- What you have to do -
Repeat, unchanged, the lines below from the one containing "pose: elev=137.4 azim=41.2" through the last line of the records, both ends included.

────────────────

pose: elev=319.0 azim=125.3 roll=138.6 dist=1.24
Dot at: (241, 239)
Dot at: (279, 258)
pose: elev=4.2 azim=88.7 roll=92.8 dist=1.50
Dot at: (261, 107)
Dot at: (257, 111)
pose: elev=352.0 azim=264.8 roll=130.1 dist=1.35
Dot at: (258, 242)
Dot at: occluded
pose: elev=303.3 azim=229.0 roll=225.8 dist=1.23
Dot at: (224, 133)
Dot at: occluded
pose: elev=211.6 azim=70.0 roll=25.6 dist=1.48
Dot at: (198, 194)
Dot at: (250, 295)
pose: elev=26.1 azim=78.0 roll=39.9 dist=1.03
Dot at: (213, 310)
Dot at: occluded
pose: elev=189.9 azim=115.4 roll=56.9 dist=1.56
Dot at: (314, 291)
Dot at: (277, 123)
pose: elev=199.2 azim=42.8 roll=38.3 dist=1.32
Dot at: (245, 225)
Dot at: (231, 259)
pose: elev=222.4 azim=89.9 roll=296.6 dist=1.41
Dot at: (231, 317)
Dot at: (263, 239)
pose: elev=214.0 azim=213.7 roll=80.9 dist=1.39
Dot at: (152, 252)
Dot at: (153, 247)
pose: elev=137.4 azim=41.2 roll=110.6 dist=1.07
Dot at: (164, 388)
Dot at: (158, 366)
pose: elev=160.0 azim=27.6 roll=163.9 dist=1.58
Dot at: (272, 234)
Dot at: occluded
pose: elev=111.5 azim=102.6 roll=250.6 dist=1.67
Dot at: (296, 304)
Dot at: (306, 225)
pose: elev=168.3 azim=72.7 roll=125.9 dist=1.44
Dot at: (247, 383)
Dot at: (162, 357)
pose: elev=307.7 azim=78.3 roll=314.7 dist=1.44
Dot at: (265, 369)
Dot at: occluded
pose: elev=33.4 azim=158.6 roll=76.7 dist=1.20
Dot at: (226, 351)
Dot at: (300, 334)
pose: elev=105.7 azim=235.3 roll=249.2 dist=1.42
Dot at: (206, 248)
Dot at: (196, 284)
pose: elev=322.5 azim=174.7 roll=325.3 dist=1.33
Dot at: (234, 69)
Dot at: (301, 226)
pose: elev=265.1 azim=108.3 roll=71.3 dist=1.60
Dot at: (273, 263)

────────────────

- Task response -
pose: elev=137.4 azim=41.2 roll=110.6 dist=1.07
Dot at: (164, 388)
Dot at: (158, 366)
pose: elev=160.0 azim=27.6 roll=163.9 dist=1.58
Dot at: (272, 234)
Dot at: occluded
pose: elev=111.5 azim=102.6 roll=250.6 dist=1.67
Dot at: (296, 304)
Dot at: (306, 225)
pose: elev=168.3 azim=72.7 roll=125.9 dist=1.44
Dot at: (247, 383)
Dot at: (162, 357)
pose: elev=307.7 azim=78.3 roll=314.7 dist=1.44
Dot at: (265, 369)
Dot at: occluded
pose: elev=33.4 azim=158.6 roll=76.7 dist=1.20
Dot at: (226, 351)
Dot at: (300, 334)
pose: elev=105.7 azim=235.3 roll=249.2 dist=1.42
Dot at: (206, 248)
Dot at: (196, 284)
pose: elev=322.5 azim=174.7 roll=325.3 dist=1.33
Dot at: (234, 69)
Dot at: (301, 226)
pose: elev=265.1 azim=108.3 roll=71.3 dist=1.60
Dot at: (273, 263)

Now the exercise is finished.